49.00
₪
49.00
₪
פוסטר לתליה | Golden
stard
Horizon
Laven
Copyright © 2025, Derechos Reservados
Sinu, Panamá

━━━━

Work instruction: Put the data above into a JSON list of strings, with one string for each line and blank lines omitted.

Written answer:
[
  "49.00",
  "₪",
  "49.00",
  "₪",
  "פוסטר לתליה | Golden",
  "stard",
  "Horizon",
  "Laven",
  "Copyright © 2025, Derechos Reservados",
  "Sinu, Panamá"
]